(Dataset rows)
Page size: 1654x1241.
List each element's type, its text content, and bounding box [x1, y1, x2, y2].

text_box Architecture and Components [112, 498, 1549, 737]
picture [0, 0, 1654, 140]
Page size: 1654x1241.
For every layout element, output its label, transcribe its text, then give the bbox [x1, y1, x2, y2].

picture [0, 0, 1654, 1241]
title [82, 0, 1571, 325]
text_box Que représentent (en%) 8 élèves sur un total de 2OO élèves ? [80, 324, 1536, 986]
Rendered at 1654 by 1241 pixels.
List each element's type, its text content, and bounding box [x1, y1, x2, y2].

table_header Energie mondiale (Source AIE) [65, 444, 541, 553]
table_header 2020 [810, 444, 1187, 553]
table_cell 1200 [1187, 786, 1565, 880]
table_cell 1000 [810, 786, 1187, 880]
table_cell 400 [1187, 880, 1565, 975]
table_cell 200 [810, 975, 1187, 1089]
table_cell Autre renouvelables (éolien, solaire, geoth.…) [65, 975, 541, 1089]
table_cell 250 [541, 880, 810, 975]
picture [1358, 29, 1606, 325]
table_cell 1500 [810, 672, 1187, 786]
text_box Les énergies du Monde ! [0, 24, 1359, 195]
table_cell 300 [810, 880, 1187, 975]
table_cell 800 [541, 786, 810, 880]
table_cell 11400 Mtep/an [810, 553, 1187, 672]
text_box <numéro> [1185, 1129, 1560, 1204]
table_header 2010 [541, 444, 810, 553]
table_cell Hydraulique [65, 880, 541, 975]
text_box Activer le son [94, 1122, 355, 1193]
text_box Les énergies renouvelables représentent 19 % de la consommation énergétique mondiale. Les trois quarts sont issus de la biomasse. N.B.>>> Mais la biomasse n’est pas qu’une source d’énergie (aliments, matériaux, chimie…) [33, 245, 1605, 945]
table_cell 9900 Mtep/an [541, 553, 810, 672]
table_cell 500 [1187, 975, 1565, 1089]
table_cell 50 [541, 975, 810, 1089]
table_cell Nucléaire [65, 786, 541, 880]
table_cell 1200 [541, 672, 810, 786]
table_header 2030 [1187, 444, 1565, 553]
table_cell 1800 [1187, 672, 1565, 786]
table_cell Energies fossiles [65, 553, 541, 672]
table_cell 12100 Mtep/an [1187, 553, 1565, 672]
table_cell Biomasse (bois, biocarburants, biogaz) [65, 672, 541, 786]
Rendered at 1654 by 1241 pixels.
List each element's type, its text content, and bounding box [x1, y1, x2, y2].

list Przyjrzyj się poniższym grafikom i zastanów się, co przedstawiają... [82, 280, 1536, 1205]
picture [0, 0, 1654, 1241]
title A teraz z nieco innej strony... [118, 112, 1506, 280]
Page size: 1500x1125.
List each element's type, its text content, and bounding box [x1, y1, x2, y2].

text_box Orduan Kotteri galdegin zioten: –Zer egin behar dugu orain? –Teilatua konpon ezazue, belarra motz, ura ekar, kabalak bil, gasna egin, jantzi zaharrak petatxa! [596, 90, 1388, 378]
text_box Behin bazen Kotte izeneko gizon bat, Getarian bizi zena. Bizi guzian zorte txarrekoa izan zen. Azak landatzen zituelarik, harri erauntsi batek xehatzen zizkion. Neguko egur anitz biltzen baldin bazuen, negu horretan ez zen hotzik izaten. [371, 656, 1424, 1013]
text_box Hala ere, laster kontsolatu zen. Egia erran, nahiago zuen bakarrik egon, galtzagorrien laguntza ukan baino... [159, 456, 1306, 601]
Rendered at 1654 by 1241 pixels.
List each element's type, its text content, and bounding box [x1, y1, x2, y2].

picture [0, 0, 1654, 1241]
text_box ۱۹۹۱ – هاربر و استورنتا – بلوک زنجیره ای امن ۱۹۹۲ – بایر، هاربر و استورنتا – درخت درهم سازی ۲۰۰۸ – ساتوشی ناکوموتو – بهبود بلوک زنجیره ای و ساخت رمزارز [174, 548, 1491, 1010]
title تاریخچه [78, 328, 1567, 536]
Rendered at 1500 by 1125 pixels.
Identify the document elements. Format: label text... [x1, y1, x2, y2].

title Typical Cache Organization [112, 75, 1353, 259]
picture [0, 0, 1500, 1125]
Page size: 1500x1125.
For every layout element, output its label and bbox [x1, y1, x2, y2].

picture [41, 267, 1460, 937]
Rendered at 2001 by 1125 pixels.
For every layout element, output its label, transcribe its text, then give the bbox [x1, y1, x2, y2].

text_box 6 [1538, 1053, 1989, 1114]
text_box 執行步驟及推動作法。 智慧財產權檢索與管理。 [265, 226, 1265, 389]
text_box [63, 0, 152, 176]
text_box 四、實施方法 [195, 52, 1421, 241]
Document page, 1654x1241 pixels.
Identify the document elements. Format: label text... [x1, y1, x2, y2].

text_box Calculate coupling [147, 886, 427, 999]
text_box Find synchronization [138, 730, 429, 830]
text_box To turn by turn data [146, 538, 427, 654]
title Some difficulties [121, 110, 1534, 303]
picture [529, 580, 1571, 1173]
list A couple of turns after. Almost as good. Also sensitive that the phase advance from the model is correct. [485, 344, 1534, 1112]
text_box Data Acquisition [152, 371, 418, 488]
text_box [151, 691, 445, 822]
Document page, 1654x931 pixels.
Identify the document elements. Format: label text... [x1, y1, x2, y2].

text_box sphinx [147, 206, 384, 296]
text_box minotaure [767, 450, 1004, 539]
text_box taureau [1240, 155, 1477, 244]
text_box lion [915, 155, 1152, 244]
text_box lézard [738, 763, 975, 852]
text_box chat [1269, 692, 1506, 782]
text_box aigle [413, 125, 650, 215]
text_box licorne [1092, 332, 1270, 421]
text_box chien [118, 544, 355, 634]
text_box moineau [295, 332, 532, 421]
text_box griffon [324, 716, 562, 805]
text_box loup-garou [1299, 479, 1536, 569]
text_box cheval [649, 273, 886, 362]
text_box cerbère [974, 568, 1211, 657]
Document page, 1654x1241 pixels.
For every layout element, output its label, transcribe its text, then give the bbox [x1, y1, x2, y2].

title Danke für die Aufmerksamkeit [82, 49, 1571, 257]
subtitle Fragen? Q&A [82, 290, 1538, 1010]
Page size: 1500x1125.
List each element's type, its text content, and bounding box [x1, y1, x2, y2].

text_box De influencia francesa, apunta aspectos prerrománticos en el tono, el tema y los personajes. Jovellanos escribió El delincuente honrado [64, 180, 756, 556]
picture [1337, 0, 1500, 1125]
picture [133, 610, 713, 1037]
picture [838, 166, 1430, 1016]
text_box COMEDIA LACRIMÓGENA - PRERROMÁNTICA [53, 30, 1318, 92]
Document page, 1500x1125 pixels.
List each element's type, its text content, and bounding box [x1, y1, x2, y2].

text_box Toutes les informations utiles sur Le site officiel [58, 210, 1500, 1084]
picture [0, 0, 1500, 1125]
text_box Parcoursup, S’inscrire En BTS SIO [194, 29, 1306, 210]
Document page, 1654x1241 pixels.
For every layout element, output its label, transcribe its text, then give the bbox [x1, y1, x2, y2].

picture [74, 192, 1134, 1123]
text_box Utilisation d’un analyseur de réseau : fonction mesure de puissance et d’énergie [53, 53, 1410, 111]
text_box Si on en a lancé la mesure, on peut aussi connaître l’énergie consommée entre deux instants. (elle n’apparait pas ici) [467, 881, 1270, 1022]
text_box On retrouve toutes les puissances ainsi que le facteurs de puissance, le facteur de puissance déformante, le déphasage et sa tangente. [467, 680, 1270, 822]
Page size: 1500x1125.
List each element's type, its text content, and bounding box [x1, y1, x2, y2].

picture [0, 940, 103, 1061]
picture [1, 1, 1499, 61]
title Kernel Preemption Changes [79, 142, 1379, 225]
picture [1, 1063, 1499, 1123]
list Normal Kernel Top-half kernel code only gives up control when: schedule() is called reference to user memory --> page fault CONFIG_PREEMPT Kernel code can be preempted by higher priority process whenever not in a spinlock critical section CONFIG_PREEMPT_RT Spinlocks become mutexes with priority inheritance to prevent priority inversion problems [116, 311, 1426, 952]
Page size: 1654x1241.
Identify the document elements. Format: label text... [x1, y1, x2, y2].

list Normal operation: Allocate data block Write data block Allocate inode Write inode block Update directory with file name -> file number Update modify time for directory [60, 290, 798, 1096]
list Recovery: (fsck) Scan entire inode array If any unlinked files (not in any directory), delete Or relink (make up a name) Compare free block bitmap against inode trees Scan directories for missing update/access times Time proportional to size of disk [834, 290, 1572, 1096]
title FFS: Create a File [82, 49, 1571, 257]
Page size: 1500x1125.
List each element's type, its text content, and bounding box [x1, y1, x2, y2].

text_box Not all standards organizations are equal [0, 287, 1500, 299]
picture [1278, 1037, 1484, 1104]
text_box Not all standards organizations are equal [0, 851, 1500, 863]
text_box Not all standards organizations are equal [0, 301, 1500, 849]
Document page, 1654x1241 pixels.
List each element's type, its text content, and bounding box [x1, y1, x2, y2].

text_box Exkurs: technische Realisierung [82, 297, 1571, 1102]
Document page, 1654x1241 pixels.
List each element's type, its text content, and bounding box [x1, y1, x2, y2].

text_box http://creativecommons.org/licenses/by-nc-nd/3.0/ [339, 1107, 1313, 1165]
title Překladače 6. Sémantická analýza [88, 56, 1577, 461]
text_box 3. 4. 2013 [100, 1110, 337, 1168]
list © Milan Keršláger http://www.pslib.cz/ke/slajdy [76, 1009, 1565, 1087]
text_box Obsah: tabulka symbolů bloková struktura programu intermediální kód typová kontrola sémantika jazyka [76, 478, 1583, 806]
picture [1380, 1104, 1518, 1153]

__THE REQUEST__
Rewrite the records from their start through the line containing "picture [0, 0, 1654, 140]", inclusive, replacing "bounding box" with "enclosing box" and keeping everything else unchanged.

__FINISHED ANSWER__
Page size: 1654x1241.
List each element's type, its text content, and enclosing box [x1, y1, x2, y2].

text_box Architecture and Components [112, 498, 1549, 737]
picture [0, 0, 1654, 140]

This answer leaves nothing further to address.